• Task directions:
The data below is to be repeated in full, exactly as shown.

*** Opening of Dataset records ***

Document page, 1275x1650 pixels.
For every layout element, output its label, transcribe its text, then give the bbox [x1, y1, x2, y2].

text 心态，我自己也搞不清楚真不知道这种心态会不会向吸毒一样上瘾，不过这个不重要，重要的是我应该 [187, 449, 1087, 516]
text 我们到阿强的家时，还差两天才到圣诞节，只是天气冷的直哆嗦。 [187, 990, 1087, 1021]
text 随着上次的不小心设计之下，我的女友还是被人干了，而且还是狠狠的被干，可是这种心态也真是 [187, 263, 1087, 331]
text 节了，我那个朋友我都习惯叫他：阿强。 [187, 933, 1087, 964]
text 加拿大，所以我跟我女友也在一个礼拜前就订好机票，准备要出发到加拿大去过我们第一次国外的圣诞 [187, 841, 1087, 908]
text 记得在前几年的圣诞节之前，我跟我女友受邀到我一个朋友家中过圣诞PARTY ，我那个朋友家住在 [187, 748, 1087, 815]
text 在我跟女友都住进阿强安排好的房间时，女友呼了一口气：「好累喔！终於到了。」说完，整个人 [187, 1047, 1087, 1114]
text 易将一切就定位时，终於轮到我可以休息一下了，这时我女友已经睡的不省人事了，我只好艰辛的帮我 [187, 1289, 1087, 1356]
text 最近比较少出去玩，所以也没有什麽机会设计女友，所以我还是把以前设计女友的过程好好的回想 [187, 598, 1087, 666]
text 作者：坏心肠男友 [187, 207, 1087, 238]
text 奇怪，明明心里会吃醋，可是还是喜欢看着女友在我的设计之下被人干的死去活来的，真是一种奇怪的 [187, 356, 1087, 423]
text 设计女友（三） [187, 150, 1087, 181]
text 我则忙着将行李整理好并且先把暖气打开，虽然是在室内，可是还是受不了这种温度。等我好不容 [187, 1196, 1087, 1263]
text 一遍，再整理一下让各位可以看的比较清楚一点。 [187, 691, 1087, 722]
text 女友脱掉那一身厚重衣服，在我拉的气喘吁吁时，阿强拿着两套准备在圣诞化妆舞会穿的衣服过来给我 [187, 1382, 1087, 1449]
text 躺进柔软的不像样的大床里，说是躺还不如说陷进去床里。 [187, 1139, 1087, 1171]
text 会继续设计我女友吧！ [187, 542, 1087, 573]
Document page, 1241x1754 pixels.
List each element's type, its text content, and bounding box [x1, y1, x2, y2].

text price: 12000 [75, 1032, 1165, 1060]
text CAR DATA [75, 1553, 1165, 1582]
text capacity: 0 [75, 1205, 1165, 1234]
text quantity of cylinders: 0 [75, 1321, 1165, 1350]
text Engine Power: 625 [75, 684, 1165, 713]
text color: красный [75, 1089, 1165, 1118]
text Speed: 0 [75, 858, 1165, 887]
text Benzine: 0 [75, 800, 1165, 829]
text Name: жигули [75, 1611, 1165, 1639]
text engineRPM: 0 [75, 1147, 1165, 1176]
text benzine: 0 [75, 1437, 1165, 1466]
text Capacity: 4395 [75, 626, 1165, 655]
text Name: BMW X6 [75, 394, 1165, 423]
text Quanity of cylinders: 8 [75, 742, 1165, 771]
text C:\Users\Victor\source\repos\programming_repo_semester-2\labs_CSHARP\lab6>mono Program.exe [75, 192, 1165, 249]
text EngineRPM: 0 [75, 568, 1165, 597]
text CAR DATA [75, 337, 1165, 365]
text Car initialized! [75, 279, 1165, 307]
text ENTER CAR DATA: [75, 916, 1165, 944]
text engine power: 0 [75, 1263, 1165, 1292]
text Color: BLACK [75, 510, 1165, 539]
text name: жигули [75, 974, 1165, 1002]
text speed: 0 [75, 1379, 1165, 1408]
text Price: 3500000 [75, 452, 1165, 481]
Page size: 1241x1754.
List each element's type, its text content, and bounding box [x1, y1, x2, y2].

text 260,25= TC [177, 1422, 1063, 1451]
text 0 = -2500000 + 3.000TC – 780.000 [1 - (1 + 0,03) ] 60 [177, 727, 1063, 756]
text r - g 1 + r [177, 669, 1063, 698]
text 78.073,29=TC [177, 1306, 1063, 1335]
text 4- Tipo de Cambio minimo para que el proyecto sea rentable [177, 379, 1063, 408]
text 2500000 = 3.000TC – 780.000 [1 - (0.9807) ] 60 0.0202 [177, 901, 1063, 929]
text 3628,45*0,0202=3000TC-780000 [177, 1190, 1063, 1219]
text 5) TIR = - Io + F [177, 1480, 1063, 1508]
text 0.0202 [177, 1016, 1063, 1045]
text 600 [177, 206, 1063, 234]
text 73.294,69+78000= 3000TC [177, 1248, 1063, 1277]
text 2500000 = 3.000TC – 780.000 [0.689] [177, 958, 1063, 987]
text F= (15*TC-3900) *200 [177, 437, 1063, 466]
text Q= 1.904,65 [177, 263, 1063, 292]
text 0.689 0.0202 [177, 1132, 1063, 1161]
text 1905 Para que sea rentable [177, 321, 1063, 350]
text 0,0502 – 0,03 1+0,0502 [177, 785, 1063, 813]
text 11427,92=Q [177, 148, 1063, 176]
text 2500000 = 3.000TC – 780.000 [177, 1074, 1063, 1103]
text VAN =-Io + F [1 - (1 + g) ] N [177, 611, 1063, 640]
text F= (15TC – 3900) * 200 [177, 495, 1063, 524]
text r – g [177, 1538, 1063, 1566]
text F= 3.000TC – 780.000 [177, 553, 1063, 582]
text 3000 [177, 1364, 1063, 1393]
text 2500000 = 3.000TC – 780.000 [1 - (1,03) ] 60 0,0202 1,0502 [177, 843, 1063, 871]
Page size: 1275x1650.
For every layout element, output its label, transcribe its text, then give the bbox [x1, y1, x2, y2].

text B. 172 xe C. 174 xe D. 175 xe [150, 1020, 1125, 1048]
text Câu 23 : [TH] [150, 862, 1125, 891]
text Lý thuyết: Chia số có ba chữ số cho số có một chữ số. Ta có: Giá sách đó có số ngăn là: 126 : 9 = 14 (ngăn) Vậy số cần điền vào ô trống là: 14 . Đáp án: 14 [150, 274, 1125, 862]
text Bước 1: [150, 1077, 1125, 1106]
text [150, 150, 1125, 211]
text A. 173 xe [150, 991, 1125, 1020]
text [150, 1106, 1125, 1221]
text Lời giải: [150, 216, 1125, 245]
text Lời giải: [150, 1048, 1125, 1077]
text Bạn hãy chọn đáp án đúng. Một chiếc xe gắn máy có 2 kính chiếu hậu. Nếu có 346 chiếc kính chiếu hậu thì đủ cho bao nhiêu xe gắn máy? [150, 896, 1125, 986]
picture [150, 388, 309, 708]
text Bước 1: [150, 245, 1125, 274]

*** Close of Dataset records ***

• Answer below:
Document page, 1275x1650 pixels.
For every layout element, output its label, transcribe its text, then give the bbox [x1, y1, x2, y2].

text 心态，我自己也搞不清楚真不知道这种心态会不会向吸毒一样上瘾，不过这个不重要，重要的是我应该 [187, 449, 1087, 516]
text 我们到阿强的家时，还差两天才到圣诞节，只是天气冷的直哆嗦。 [187, 990, 1087, 1021]
text 随着上次的不小心设计之下，我的女友还是被人干了，而且还是狠狠的被干，可是这种心态也真是 [187, 263, 1087, 331]
text 节了，我那个朋友我都习惯叫他：阿强。 [187, 933, 1087, 964]
text 加拿大，所以我跟我女友也在一个礼拜前就订好机票，准备要出发到加拿大去过我们第一次国外的圣诞 [187, 841, 1087, 908]
text 记得在前几年的圣诞节之前，我跟我女友受邀到我一个朋友家中过圣诞PARTY ，我那个朋友家住在 [187, 748, 1087, 815]
text 在我跟女友都住进阿强安排好的房间时，女友呼了一口气：「好累喔！终於到了。」说完，整个人 [187, 1047, 1087, 1114]
text 易将一切就定位时，终於轮到我可以休息一下了，这时我女友已经睡的不省人事了，我只好艰辛的帮我 [187, 1289, 1087, 1356]
text 最近比较少出去玩，所以也没有什麽机会设计女友，所以我还是把以前设计女友的过程好好的回想 [187, 598, 1087, 666]
text 作者：坏心肠男友 [187, 207, 1087, 238]
text 奇怪，明明心里会吃醋，可是还是喜欢看着女友在我的设计之下被人干的死去活来的，真是一种奇怪的 [187, 356, 1087, 423]
text 设计女友（三） [187, 150, 1087, 181]
text 我则忙着将行李整理好并且先把暖气打开，虽然是在室内，可是还是受不了这种温度。等我好不容 [187, 1196, 1087, 1263]
text 一遍，再整理一下让各位可以看的比较清楚一点。 [187, 691, 1087, 722]
text 女友脱掉那一身厚重衣服，在我拉的气喘吁吁时，阿强拿着两套准备在圣诞化妆舞会穿的衣服过来给我 [187, 1382, 1087, 1449]
text 躺进柔软的不像样的大床里，说是躺还不如说陷进去床里。 [187, 1139, 1087, 1171]
text 会继续设计我女友吧！ [187, 542, 1087, 573]
Document page, 1241x1754 pixels.
List each element's type, its text content, and bounding box [x1, y1, x2, y2].

text price: 12000 [75, 1032, 1165, 1060]
text CAR DATA [75, 1553, 1165, 1582]
text capacity: 0 [75, 1205, 1165, 1234]
text quantity of cylinders: 0 [75, 1321, 1165, 1350]
text Engine Power: 625 [75, 684, 1165, 713]
text color: красный [75, 1089, 1165, 1118]
text Speed: 0 [75, 858, 1165, 887]
text Benzine: 0 [75, 800, 1165, 829]
text Name: жигули [75, 1611, 1165, 1639]
text engineRPM: 0 [75, 1147, 1165, 1176]
text benzine: 0 [75, 1437, 1165, 1466]
text Capacity: 4395 [75, 626, 1165, 655]
text Name: BMW X6 [75, 394, 1165, 423]
text Quanity of cylinders: 8 [75, 742, 1165, 771]
text C:\Users\Victor\source\repos\programming_repo_semester-2\labs_CSHARP\lab6>mono Program.exe [75, 192, 1165, 249]
text EngineRPM: 0 [75, 568, 1165, 597]
text CAR DATA [75, 337, 1165, 365]
text Car initialized! [75, 279, 1165, 307]
text ENTER CAR DATA: [75, 916, 1165, 944]
text engine power: 0 [75, 1263, 1165, 1292]
text Color: BLACK [75, 510, 1165, 539]
text name: жигули [75, 974, 1165, 1002]
text speed: 0 [75, 1379, 1165, 1408]
text Price: 3500000 [75, 452, 1165, 481]
Page size: 1241x1754.
List each element's type, its text content, and bounding box [x1, y1, x2, y2].

text 260,25= TC [177, 1422, 1063, 1451]
text 0 = -2500000 + 3.000TC – 780.000 [1 - (1 + 0,03) ] 60 [177, 727, 1063, 756]
text r - g 1 + r [177, 669, 1063, 698]
text 78.073,29=TC [177, 1306, 1063, 1335]
text 4- Tipo de Cambio minimo para que el proyecto sea rentable [177, 379, 1063, 408]
text 2500000 = 3.000TC – 780.000 [1 - (0.9807) ] 60 0.0202 [177, 901, 1063, 929]
text 3628,45*0,0202=3000TC-780000 [177, 1190, 1063, 1219]
text 5) TIR = - Io + F [177, 1480, 1063, 1508]
text 0.0202 [177, 1016, 1063, 1045]
text 600 [177, 206, 1063, 234]
text 73.294,69+78000= 3000TC [177, 1248, 1063, 1277]
text 2500000 = 3.000TC – 780.000 [0.689] [177, 958, 1063, 987]
text F= (15*TC-3900) *200 [177, 437, 1063, 466]
text Q= 1.904,65 [177, 263, 1063, 292]
text 0.689 0.0202 [177, 1132, 1063, 1161]
text 1905 Para que sea rentable [177, 321, 1063, 350]
text 0,0502 – 0,03 1+0,0502 [177, 785, 1063, 813]
text 11427,92=Q [177, 148, 1063, 176]
text 2500000 = 3.000TC – 780.000 [177, 1074, 1063, 1103]
text VAN =-Io + F [1 - (1 + g) ] N [177, 611, 1063, 640]
text F= (15TC – 3900) * 200 [177, 495, 1063, 524]
text r – g [177, 1538, 1063, 1566]
text F= 3.000TC – 780.000 [177, 553, 1063, 582]
text 3000 [177, 1364, 1063, 1393]
text 2500000 = 3.000TC – 780.000 [1 - (1,03) ] 60 0,0202 1,0502 [177, 843, 1063, 871]
Page size: 1275x1650.
For every layout element, output its label, transcribe its text, then give the bbox [x1, y1, x2, y2].

text B. 172 xe C. 174 xe D. 175 xe [150, 1020, 1125, 1048]
text Câu 23 : [TH] [150, 862, 1125, 891]
text Lý thuyết: Chia số có ba chữ số cho số có một chữ số. Ta có: Giá sách đó có số ngăn là: 126 : 9 = 14 (ngăn) Vậy số cần điền vào ô trống là: 14 . Đáp án: 14 [150, 274, 1125, 862]
text Bước 1: [150, 1077, 1125, 1106]
text [150, 150, 1125, 211]
text A. 173 xe [150, 991, 1125, 1020]
text [150, 1106, 1125, 1221]
text Lời giải: [150, 216, 1125, 245]
text Lời giải: [150, 1048, 1125, 1077]
text Bạn hãy chọn đáp án đúng. Một chiếc xe gắn máy có 2 kính chiếu hậu. Nếu có 346 chiếc kính chiếu hậu thì đủ cho bao nhiêu xe gắn máy? [150, 896, 1125, 986]
picture [150, 388, 309, 708]
text Bước 1: [150, 245, 1125, 274]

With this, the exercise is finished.